Not only do risk reduction methods, as they’re called, make women beholden to preventing their own rapes, they’re also not that effective. Which is why, as Gebhardt says, sexual assault training today focuses on changing a system that normalizes sexual violence and misogynistic attitudes.
“Within prevention, there’s much more of a focus on teaching everyone in the population about things like healthy sexuality, and being a responsible bystander and speaking up when you see either a potential dangerous situation unfolding, or when you encounter jokes or comments or myths that could reinforce cultural norms that support sexual violence.”
To address sexual assault on campus, for example, new education campaigns like the White House initiative “It’s On Us” or the Canadian campaign #WhoWillYouHelp focus on educating students to intervene when they see a potentially bad situation in progress — an approach that takes into account the fact that perpetrators of sexual assault, particularly in college settings, are usually intoxicated themselves. To enable franker and more constructive discussion of sex, both Ontario and the U.K. are introducing sex-ed curricula for public schools that include discussion of consent.
A sustainable city, ultimately, is one in which women feel safe. But we should not feel safe because, as my teenage self did, we can pretend we are alone when the streets are silent and empty. We should be able to feel safe because we can believe that the other people who inhabit those streets are not only not trying to hurt us, but also are working to create an environment in which women are not seen as prey. Everyone in a community is responsible for changing the kind of thinking that would lead a man to see an unconscious body, or a girlfriend who is clearly saying “stop,” or a friend who has had too much to drink, as a fair sexual partner.

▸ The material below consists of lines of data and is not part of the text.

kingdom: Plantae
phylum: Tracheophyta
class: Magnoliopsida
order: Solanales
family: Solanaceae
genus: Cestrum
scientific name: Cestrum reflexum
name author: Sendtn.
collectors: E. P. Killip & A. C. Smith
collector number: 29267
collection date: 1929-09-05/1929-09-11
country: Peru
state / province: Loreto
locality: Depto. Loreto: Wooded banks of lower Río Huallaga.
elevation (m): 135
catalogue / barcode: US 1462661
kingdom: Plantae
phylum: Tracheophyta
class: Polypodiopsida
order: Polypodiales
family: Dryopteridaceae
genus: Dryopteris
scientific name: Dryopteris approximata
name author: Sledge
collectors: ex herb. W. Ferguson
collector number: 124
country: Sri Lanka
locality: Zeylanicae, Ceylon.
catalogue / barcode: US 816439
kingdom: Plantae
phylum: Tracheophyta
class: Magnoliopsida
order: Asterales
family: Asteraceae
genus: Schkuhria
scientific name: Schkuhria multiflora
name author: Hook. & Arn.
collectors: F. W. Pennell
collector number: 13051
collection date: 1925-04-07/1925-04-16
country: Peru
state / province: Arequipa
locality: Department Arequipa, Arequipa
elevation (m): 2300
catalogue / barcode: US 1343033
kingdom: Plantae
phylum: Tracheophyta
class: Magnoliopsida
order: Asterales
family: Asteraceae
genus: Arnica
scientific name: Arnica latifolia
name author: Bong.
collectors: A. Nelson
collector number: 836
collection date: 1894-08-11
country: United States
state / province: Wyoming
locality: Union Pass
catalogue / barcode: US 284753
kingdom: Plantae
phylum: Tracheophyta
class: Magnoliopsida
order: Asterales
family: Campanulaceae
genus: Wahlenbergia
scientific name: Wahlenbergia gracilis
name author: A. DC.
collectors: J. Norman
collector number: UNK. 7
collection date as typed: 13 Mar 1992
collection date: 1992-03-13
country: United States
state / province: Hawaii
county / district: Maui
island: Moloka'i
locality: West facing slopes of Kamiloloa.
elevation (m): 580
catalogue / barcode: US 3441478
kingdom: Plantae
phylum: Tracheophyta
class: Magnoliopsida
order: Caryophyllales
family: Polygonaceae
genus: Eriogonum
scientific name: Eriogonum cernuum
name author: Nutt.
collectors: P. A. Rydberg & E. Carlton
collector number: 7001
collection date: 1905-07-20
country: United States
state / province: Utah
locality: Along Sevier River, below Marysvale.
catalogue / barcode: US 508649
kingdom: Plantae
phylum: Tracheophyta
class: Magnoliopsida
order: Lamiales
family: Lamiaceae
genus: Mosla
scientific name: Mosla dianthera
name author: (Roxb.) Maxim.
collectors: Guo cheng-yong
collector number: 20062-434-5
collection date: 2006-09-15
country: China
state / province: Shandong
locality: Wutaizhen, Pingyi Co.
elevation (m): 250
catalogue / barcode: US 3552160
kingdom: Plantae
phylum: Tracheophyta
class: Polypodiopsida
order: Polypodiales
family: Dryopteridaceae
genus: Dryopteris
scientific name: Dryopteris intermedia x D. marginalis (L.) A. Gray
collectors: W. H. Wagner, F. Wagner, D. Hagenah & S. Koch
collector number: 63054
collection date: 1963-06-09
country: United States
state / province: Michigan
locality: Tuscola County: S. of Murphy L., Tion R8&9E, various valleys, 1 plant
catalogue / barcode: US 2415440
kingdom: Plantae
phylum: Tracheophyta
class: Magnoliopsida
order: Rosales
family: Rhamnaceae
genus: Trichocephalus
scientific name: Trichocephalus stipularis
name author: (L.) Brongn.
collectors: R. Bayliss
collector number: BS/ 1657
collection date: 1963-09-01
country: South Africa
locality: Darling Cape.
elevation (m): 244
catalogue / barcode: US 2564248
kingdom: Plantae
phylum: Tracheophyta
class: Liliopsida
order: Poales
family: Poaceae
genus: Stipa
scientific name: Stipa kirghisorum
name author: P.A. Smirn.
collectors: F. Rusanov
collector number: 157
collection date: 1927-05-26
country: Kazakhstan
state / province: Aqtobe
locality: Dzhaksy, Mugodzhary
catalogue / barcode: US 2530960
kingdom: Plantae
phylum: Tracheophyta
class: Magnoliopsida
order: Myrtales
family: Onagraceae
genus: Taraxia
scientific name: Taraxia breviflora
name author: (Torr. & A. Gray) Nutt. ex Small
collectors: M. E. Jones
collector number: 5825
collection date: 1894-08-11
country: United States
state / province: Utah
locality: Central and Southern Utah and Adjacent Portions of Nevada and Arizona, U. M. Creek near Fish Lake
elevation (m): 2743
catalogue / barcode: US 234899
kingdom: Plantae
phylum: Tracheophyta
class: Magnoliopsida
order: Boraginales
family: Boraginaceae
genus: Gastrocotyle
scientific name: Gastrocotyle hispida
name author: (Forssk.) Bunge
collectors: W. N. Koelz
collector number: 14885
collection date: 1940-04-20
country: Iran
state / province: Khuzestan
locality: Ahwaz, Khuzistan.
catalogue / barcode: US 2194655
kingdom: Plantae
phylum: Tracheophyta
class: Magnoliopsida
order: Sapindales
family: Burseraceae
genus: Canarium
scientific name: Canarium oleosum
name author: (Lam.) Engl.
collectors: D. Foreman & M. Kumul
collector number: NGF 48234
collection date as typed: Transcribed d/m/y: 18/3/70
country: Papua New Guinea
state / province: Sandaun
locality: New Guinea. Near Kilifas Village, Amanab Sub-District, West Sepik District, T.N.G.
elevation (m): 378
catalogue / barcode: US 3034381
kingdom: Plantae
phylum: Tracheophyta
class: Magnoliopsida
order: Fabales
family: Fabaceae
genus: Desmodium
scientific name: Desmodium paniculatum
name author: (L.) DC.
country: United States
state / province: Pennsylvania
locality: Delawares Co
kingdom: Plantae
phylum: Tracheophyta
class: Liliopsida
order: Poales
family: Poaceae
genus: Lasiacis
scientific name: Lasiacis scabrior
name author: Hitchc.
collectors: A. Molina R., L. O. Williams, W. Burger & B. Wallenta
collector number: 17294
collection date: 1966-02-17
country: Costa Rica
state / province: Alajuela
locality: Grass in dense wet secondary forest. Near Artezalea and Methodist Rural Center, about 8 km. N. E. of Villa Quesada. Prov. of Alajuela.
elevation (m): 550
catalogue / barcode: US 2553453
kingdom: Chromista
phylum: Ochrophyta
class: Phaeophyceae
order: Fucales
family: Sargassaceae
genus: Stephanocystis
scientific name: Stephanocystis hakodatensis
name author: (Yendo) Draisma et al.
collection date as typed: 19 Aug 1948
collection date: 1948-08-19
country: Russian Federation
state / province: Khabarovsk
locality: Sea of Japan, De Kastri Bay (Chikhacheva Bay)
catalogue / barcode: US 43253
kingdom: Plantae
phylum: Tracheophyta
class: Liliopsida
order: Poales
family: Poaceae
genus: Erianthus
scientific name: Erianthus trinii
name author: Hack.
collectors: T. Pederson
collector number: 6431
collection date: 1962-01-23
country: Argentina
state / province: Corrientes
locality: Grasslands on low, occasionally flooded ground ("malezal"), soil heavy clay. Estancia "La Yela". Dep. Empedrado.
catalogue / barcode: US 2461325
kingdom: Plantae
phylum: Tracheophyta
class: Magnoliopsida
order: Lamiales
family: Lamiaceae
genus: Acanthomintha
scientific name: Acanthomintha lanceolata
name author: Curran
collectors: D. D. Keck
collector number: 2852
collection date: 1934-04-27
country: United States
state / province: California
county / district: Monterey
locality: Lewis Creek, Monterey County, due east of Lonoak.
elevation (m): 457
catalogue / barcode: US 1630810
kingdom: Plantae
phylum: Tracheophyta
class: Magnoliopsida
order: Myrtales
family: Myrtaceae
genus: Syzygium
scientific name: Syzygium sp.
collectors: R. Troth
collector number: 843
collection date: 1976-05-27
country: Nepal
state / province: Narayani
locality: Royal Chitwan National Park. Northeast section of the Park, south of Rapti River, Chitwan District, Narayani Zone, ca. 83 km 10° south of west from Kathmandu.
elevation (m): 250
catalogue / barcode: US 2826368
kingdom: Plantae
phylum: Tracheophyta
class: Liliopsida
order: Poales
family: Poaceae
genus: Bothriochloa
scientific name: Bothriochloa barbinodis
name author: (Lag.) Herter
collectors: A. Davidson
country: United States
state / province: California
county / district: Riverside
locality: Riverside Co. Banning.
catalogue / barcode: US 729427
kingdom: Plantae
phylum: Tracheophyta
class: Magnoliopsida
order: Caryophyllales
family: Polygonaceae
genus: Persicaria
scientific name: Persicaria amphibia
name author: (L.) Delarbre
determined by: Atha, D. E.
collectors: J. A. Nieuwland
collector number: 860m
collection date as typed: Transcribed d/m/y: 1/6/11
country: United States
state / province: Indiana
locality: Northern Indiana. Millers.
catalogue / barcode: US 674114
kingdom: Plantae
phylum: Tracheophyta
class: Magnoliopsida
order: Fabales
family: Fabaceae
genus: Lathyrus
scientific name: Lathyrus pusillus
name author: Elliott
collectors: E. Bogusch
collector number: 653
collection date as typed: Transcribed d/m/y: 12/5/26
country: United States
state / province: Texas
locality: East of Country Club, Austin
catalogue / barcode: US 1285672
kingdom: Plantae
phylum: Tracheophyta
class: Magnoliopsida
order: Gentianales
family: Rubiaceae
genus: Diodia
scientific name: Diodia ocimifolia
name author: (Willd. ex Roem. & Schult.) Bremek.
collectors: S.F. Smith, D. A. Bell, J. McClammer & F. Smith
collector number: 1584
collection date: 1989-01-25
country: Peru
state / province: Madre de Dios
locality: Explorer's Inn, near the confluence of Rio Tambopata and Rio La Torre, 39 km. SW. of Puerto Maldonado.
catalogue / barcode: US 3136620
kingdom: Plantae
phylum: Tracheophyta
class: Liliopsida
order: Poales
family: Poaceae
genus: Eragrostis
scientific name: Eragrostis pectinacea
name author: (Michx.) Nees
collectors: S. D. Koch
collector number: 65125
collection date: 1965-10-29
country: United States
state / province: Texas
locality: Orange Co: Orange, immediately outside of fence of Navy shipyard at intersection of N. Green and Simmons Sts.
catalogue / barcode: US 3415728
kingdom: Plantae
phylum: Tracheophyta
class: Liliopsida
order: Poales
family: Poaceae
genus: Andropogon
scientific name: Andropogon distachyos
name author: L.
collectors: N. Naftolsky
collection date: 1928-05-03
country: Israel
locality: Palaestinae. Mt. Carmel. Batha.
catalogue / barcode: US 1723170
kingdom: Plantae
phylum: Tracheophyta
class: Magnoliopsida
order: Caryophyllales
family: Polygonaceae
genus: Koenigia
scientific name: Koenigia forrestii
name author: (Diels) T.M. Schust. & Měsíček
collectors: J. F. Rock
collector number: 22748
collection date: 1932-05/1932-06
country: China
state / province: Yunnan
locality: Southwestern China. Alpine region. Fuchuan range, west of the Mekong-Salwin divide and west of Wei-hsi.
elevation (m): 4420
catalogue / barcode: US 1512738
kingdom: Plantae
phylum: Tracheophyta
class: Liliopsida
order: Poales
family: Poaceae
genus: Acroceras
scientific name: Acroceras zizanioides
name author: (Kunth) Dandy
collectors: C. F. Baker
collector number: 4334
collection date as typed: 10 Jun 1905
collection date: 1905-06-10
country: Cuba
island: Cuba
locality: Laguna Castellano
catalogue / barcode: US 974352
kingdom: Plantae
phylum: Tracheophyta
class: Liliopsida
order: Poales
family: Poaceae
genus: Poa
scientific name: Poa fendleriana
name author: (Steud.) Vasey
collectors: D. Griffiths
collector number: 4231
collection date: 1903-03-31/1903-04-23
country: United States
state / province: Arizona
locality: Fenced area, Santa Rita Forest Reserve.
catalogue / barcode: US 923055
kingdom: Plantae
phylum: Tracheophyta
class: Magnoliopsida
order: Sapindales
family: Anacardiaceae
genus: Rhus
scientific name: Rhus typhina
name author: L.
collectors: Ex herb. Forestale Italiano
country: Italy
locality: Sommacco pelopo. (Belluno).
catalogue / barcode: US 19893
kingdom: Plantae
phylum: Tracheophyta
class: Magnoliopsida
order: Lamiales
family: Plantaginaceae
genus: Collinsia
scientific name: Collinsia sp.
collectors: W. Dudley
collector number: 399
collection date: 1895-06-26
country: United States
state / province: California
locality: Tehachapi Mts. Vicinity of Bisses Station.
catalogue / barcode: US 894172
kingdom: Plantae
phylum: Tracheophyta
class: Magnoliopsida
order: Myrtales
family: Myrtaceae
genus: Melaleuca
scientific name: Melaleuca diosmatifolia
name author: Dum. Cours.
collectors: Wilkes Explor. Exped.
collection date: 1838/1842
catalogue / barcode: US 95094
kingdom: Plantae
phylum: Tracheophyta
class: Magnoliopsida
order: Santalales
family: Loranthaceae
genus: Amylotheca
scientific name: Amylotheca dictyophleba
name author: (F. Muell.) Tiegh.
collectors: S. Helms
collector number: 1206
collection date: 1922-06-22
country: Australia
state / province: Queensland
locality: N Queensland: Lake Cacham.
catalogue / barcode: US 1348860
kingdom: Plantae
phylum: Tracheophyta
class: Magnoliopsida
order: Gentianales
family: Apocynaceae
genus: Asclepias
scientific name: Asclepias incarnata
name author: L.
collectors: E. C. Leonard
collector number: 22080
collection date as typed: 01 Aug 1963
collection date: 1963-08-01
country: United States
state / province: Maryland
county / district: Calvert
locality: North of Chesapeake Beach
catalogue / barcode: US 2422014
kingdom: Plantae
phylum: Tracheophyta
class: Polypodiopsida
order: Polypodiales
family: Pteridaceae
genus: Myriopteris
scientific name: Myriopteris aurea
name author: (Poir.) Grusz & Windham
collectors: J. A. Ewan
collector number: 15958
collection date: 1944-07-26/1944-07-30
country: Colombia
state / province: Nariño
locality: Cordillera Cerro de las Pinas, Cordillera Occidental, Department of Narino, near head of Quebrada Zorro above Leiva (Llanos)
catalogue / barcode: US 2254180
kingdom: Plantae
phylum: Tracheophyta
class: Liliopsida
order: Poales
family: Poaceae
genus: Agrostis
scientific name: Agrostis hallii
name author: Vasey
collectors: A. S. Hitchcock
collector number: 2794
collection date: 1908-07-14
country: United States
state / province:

I’m not nearly naïve enough to believe that, with a snap of my fingers and some well-executed education campaigns, sexual violence will be eradicated tomorrow. But failing to change prevailing, harmful attitudes toward sex and women is a bit like ignoring rising sea levels: To do so is to willfully endanger a huge segment of the population. And to keep doing so, to keep refusing to recognize that endangerment, is to make life for everyone on the planet just that much uglier and sadder — and, really, no one needs that.